# controlling order of start-up of network interfaces [SOLVED]

## equaeghe

I have 3 network interfaces, 2 wire (eth0, an skge card; eth1, a via-rhine card), 1 wireless (ra0, a rt2500 card). All configured in /etc/conf.d/net.

Since the recent udev update making coldplug redundant, the startup procedure insists on starting up the wireless card first (something with "device initiated settings"). The wireless connection often fails (which is in itself no problem), but as it starts up first, gentoo thinks it has a net connection and tries to start ntp-client before starting the dependable wired network connections.

How do I solve this problem? I myself was thinking about finding a way to force a startup order of eth0, eth1, ra0, and ideally, ntp-client at the end.

Thanks for any suggestions,

ErikLast edited by equaeghe on Tue Feb 20, 2007 10:19 pm; edited 1 time in total

----------

## Aszrael

I have no idea how to change order, but this could be a (dirty) workaround:

given that wired interfaces = eth0 & eth1 and wireless = eth2

remove eth2 from auto-startup in /etc/conf.d/rc

RC_PLUG_SERVICES="net.eth0 net.eth1 !net.eth2"

now start your wireless ether manually or by adding

"/etc/init.d/net.eth2 start" to /etc/conf.d/local.start

"/etc/init.d/net.eth2 stop" to /etc/conf.d/local.stop

possible drawback:

sometimes starting my ipw3945 with "/etc/init.d/net.eth2 start" throws errors on my system (maybe ipw3945d-problem)

Aszrael

----------

## UberLord

You can affect the ordering and dependencies of services in /etc/conf.d/foo by using

RC_NEED="bar"

or

RC_AFTER="bar"

or

RC_BEFORE="bar"

or

RC_USE="bar"

You can even provide your own if you so wish

RC_PROVIDE="bar"

/etc/conf.d/net extends this to

RC_NEED_eth1="net.eth0"

So that eth1 needs net.eth0 to be started - handy for bridges

I guess you need RC_AFTER_ra0="net.eth0 net.eth1" in /etc/conf.d/net

----------

## equaeghe

UberLord,

Your suggestion of using RC_AFTER_ra0="net.eth0 net.eth1" in /etc/conf.d/net would be nice, but does not work, ra0 still starts up first.

However, RC_AFTER="net.eth0" in /etc/conf.d/ntp-client does work and solves this problem.

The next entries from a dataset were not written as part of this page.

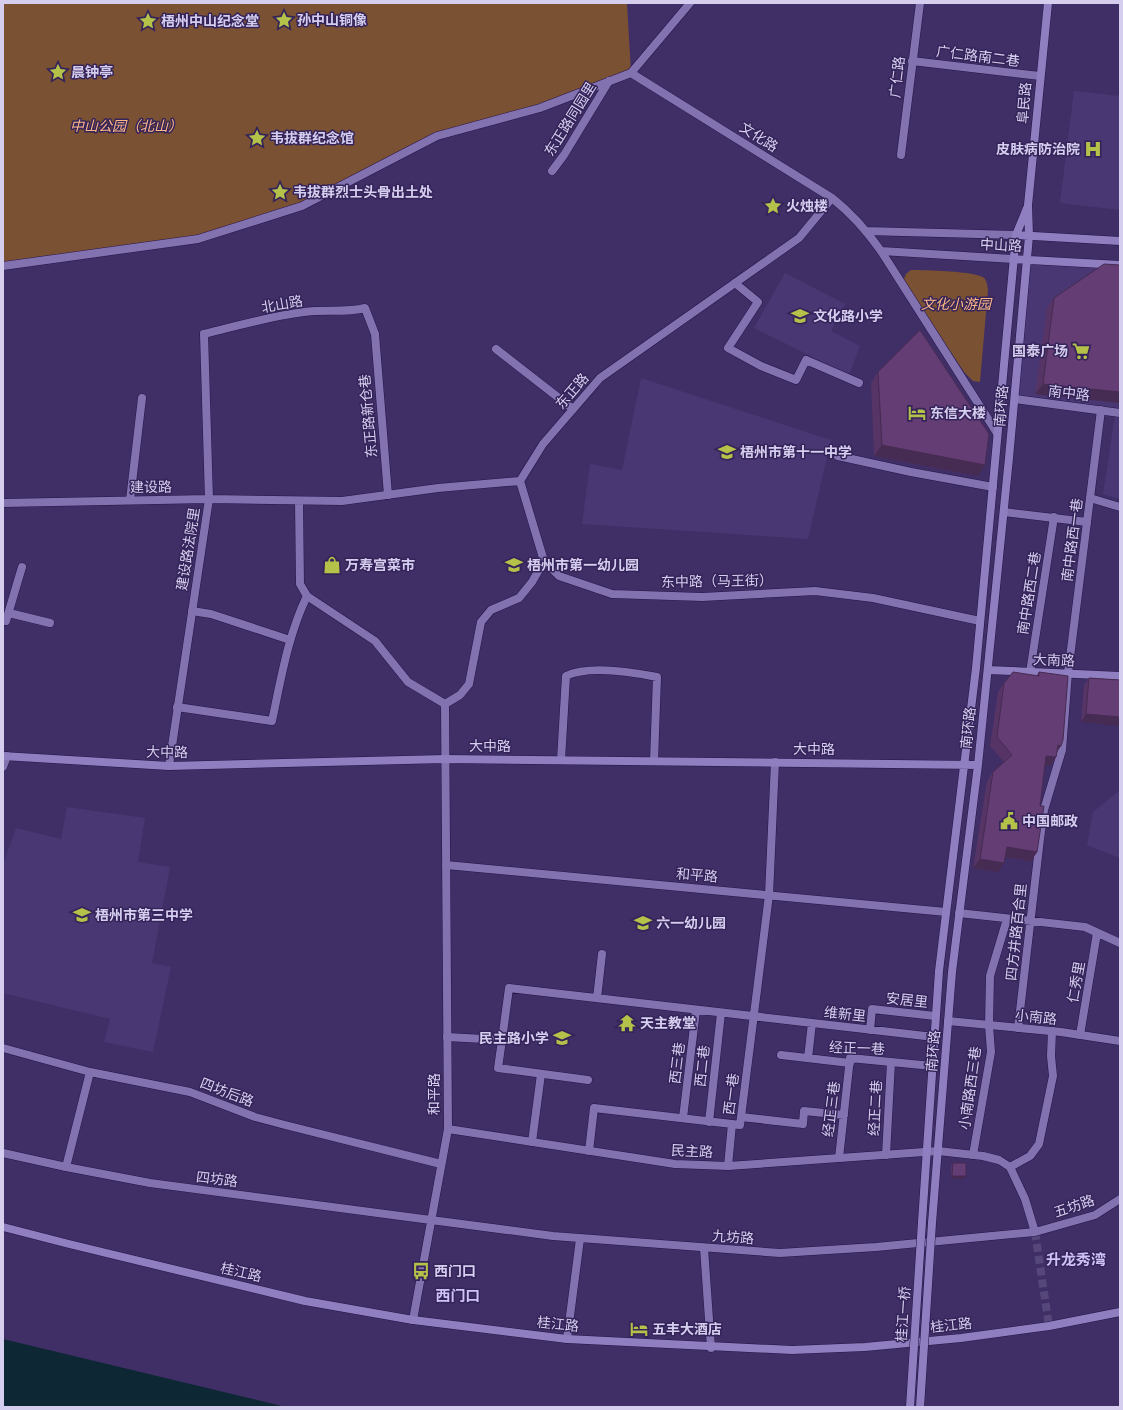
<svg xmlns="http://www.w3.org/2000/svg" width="1123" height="1410" font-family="'Crimson Pro','Noto Sans SC',serif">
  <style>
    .built { fill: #493774 }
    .green { fill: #7b5134 }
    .water { fill: #0e2734 }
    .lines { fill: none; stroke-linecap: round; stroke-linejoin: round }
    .street-tunnel { stroke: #56477b; stroke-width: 8; stroke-dasharray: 8 4; stroke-linecap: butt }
    .lane-casing { stroke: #271449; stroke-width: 9 }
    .street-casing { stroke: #271449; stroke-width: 9 }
    .secondary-casing { stroke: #271449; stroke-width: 9 }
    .lane { stroke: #8273b0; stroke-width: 8 }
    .street { stroke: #8273b0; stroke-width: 8 }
    .secondary { stroke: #8f7fc0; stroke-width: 8 }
    .secondary-bridge-casing { stroke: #271449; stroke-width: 9; stroke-linecap: butt }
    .secondary-bridge { stroke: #8f7fc0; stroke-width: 8 }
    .wall { fill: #563465 }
    .shaded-wall { fill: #462b52 }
    .building { fill: #643d75; stroke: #462b52 }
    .labels { text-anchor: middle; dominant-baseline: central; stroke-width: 3; stroke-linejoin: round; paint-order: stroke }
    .poi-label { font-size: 14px; font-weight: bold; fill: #d5ceef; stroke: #35245a; text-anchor: start }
    .street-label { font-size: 14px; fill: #d5ceef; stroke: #35245a }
    .park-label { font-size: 14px; font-style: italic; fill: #feb787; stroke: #35245a }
    .neighbourhood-label { font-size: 15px; font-weight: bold; fill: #cec2f7; stroke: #35245a }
  </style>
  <rect width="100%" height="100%" fill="#3f2f66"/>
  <path class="built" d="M1074,91L1120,96V210L1060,203Z
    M1027,260L1120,265V413L1015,399Z
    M785,273L845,304L831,331L860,346L849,375L754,328Z
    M641,378L831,440L808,539L582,524L590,464L622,470Z
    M1115,415H1120V499L1103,494Z
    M1120,790V858L1087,845L1093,812Z
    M67,807L145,818L138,862L170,867L152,963L171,967L153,1052L104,1042L110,1019L3,993V865L16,828L61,839Z"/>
  <path class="green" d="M3,3H627L631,73L540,108L437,136L302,206L198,239L3,267Z
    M911,270C923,270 977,271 984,278C987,281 987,285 988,289L980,382L973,381L964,372L907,285L904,279L906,274Z"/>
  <path class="water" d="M3,1339L286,1407H3Z"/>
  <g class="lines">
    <path class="street-tunnel" d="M1035,1232L1049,1326"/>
    <g class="lane-casing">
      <path id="lane" d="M901,155L920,3
        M552,171L564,155L609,81
        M735,283L758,302L728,348L761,366L796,380L806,360L859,383
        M204,334C237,326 270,316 304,312C324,309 345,313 365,308L375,334L388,495
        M496,349L573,409
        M838,456L911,472L993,487
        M1090,498L1120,507
        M130,500L142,398
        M192,611L211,614L290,640
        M9,613L50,623
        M3,621H6L22,567
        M1030,672L1054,517
        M445,704L460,695L469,684L481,622L491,610L519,598L532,582L544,561
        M177,707L272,721C281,679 288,635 307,596
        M561,760L566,676C588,665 632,672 657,677L654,761
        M3,767L7,756
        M959,913L1085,927L1120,943
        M597,998L602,954
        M1018,1028L1040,839L1044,810L1062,750L1068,673L1087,522
        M870,1030L872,1009L935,1016
        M1080,1035L1097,933
        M447,1037L502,1040L509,988L934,1037
        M502,1040L498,1068L588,1080
        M3,1048L90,1072L190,1092L255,1117L285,1125L441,1164
        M781,1055L850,1063
        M808,1058L812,1023
        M741,1117L803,1124L804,1111L844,1115
        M683,1118L696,1010
        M709,1122L721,1013
        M532,1142L541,1074
        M589,1151L594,1108L732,1124
        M886,1155L891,1062
        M973,1155L991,1052L989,1025L990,976L1007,919
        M839,1158L850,1058L932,1066
        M728,1166L732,1124L740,1125L769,895L775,762
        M66,1167L90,1072
        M1010,1167L1030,1156L1039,1144L1053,1076L1051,1056L1052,1031"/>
    </g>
    <g class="street-casing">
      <path id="street" d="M912,61L1040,76
        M631,73L832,198C851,213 867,231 881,251L997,433
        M866,231L1016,235
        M881,251L1013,259
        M3,266L198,239L302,206L437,136L540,108L631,73L690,3
        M1015,399L1120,413
        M520,481L544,561L559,576L612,594L702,597L815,591L873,598L980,621
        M520,481L543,444L600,378L799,238L832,198
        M299,501L300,584L307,596L375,641L408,682L445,704L448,1129L413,1320
        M3,503L209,499L342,501L438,488L520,481
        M1004,512L1087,522L1101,410
        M169,766L209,499L204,334
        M446,865L946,912
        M948,1021L1061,1032L1120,1041
        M448,1129L675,1164L728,1166L938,1151L983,1156L999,1160L1010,1167L1025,1199L1035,1232
        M3,1153L66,1167L150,1183L553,1236L780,1253L876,1247L1035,1232L1095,1215L1120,1199
        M704,1248L711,1348
        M567,1339L580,1239"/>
    </g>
    <g class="secondary-casing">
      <path id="secondary" d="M1016,235L1120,241
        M1013,259L1120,265
        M988,670L1120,676
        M3,756L169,766L445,759L978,765
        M922,1222L939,971L976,668L1016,235L1027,208
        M932,1223L952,972L978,765L1009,458L1029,236L1028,205L1048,3
        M3,1227L69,1244L305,1301L413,1320L567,1339L792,1350L865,1347L961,1338L1049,1326L1120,1312"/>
    </g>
    <use href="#lane" class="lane"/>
    <use href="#street" class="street"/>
    <use href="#secondary" class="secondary"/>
    <g class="secondary-bridge-casing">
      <path id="secondary-bridge" d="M910,1407L922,1222
        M920,1407L932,1223"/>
    </g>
    <use href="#secondary-bridge" class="secondary-bridge"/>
  </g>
  <path class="wall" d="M1054,298L1120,403L1035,394L1047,308Z
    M878,372L985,465L978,476L874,456L871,383Z
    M1039,672L1057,752L1056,757L1050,766L1045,765L1040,806L1037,852L1031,861L1005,857L998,872L973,868L987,781L993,772L1004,762L990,746L998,692L1004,683L1037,675Z
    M1089,678L1120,680L1081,722L1084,685Z
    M953,1163L964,1179H951V1166Z"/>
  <path class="shaded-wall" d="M1043,384L1120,392V403L1035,394Z
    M882,445L985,465L978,476L874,456Z
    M1086,714L1120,717V726L1081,722Z
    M1058,745L1061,746L1055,755Z
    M1046,756L1056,757L1050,766L1040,765Z
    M1007,847L1037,852L1031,861L1000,856Z
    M980,859L1004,863L998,872L973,868Z
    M952,1176H966L964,1179H951Z"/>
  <path class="building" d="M1104,264L1120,265V392L1043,384L1054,298Z
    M920,330L989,434L985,465L882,445L878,372Z
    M1013,672L1039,676V672L1068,676L1063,740L1061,746L1058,745L1056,757L1046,756L1040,806H1044L1037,852L1007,847L1004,863L980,859L993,772L1012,755L997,737L1004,683Z
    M1089,678L1120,680V717L1086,714Z
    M953,1163H966V1176H952Z"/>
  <defs>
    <g id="sight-bare" transform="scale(1.38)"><path d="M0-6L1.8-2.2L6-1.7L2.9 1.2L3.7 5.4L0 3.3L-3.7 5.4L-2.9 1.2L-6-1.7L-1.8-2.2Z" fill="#b5c249" stroke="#35245a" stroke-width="2.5" paint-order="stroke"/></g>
    <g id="hospital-bare" transform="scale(1.38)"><path d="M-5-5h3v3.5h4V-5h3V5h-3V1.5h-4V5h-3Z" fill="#b5c249" stroke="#35245a" stroke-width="2.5" paint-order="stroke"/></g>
    <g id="school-bare" transform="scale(1.38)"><path d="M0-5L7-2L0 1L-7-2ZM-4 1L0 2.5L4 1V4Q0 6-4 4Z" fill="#b5c249" stroke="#35245a" stroke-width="2.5" paint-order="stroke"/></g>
    <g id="supermarket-bare" transform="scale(1.38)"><path d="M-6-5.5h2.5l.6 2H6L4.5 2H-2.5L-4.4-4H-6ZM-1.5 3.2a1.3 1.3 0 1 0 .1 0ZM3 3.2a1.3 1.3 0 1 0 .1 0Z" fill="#b5c249" stroke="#35245a" stroke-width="2.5" paint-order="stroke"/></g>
    <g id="hotel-bare" transform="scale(1.38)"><path d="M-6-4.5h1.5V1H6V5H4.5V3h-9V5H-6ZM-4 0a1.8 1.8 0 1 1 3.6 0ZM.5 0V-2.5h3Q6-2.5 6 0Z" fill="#b5c249" stroke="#35245a" stroke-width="2.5" paint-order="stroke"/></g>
    <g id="shop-bare" transform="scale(1.38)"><path d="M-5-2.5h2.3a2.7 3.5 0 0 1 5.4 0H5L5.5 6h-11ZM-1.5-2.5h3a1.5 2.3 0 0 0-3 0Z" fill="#b5c249" stroke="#35245a" stroke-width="2.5" paint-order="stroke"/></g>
    <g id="civic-bare" transform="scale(1.38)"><path d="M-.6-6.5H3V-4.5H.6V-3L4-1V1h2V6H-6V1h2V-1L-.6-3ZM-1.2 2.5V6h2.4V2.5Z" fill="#b5c249" stroke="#35245a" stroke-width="2.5" paint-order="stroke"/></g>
    <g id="temple-bare" transform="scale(1.38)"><path d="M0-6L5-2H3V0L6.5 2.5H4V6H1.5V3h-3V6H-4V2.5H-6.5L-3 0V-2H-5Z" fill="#b5c249" stroke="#35245a" stroke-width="2.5" paint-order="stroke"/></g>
    <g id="bus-bare" transform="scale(1.38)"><path d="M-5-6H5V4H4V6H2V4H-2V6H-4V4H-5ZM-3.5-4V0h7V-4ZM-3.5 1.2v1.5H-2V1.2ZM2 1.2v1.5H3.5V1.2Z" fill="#b5c249" stroke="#35245a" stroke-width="2.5" paint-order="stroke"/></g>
  </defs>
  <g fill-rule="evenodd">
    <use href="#sight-bare" x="284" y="20"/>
    <use href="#sight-bare" x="148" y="21"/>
    <use href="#sight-bare" x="58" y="72"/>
    <use href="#sight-bare" x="257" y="138"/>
    <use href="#hospital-bare" x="1093" y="149"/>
    <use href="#sight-bare" x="280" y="192"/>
    <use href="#sight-bare" x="773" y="206"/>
    <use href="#school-bare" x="800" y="316"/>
    <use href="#supermarket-bare" x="1081" y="351"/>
    <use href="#hotel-bare" x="917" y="413"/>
    <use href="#school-bare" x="727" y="452"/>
    <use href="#shop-bare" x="332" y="565"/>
    <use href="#school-bare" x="514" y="565"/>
    <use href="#civic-bare" x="1009" y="821"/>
    <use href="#school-bare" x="82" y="915"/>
    <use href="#school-bare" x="643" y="923"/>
    <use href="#temple-bare" x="627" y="1023"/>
    <use href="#school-bare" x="562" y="1038"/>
    <use href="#bus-bare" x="421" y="1271"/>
    <use href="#hotel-bare" x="639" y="1329"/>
  </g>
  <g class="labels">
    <g class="poi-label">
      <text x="297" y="20">孙中山铜像</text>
      <text x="161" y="21">梧州中山纪念堂</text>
      <text x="71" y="72">晨钟亭</text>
      <text x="270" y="138">韦拔群纪念馆</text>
      <text x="1080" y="149" text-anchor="end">皮肤病防治院</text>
      <text x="293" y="192">韦拔群烈士头骨出土处</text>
      <text x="786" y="206">火烛楼</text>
      <text x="813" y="316">文化路小学</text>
      <text x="1068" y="351" text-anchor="end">国泰广场</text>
      <text x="930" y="413">东信大楼</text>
      <text x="740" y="452">梧州市第十一中学</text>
      <text x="345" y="565">万寿宫菜市</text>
      <text x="527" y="565">梧州市第一幼儿园</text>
      <text x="1022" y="821">中国邮政</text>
      <text x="95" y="915">梧州市第三中学</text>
      <text x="656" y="923">六一幼儿园</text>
      <text x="640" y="1023">天主教堂</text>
      <text x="549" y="1038" text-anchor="end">民主路小学</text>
      <text x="434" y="1271">西门口</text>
      <text x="652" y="1329">五丰大酒店</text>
    </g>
    <g class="street-label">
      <text transform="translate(978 56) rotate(7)">广仁路南二巷</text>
      <text transform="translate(897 77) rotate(-83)">广仁路</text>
      <text transform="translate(1024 103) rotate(-85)">阜民路</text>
      <text transform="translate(570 119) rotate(-58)">东正路同园里</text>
      <text transform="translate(759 137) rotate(32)">文化路</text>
      <text transform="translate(1001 245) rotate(3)">中山路</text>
      <text transform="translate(282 304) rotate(-10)">北山路</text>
      <text transform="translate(572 391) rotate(-49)">东正路</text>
      <text transform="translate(1069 393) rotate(7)">南中路</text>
      <text transform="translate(1001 406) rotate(-85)">南环路</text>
      <text transform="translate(368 416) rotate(-95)">东正路新仓巷</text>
      <text transform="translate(151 487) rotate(-1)">建设路</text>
      <text transform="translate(1072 540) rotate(-83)">南中路西一巷</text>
      <text transform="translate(188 549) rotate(-81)">建设路法院里</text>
      <text transform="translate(717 581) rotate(-1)">东中路（马王街）</text>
      <text transform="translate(1029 593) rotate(-81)">南中路西二巷</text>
      <text transform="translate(1054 660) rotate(2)">大南路</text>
      <text transform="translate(968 728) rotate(-84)">南环路</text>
      <text x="490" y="746">大中路</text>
      <text x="814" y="749">大中路</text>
      <text transform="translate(167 752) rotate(1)">大中路</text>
      <text transform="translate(697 875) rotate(5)">和平路</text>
      <text transform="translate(1016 932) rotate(-84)">四方井路百合里</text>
      <text transform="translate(1076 982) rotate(-80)">仁秀里</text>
      <text transform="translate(907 1000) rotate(6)">安居里</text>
      <text transform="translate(845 1014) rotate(6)">维新里</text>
      <text transform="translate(1036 1017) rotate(6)">小南路</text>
      <text transform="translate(857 1048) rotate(2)">经正一巷</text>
      <text transform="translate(933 1051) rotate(-85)">南环路</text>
      <text transform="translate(677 1063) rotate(-83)">西三巷</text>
      <text transform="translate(702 1066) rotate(-84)">西二巷</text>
      <text transform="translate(970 1088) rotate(-82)">小南路西三巷</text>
      <text transform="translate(227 1092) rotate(21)">四坊后路</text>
      <text transform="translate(434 1094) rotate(-90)">和平路</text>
      <text transform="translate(731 1094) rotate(-83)">西一巷</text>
      <text transform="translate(875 1108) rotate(-87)">经正二巷</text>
      <text transform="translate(831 1109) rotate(-83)">经正三巷</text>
      <text transform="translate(692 1151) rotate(3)">民主路</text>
      <text transform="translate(217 1179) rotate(7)">四坊路</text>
      <text transform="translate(1074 1206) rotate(-19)">五坊路</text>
      <text transform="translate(733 1237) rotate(4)">九坊路</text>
      <text transform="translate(241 1272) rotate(13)">桂江路</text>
      <text transform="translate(903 1314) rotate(-86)">桂江一桥</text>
      <text transform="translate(558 1324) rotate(6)">桂江路</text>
      <text transform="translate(951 1325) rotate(-6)">桂江路</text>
    </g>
    <g class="park-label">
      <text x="126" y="126">中山公园（北山）</text>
      <text x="956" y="304">文化小游园</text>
    </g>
    <g class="neighbourhood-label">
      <text x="1076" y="1260">升龙秀湾</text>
      <text x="458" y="1296">西门口</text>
    </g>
  </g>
  <rect width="1123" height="1410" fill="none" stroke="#d5ceef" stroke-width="8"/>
</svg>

Could you comment on why the first solution might have failed (it interests me). 

A question related to the use of the conf.d files: are user-created conf.d files for user-created init.d scripts with the same name automatically read?

Erik

----------

## UberLord

 *equaeghe wrote:*   

> Could you comment on why the first solution might have failed (it interests me).

 

Could be a variety of reasons, but my favourite would have to be a baselayout bug in dependency ordering.

Should be fixed in baselayout-1.13 in portage.

----------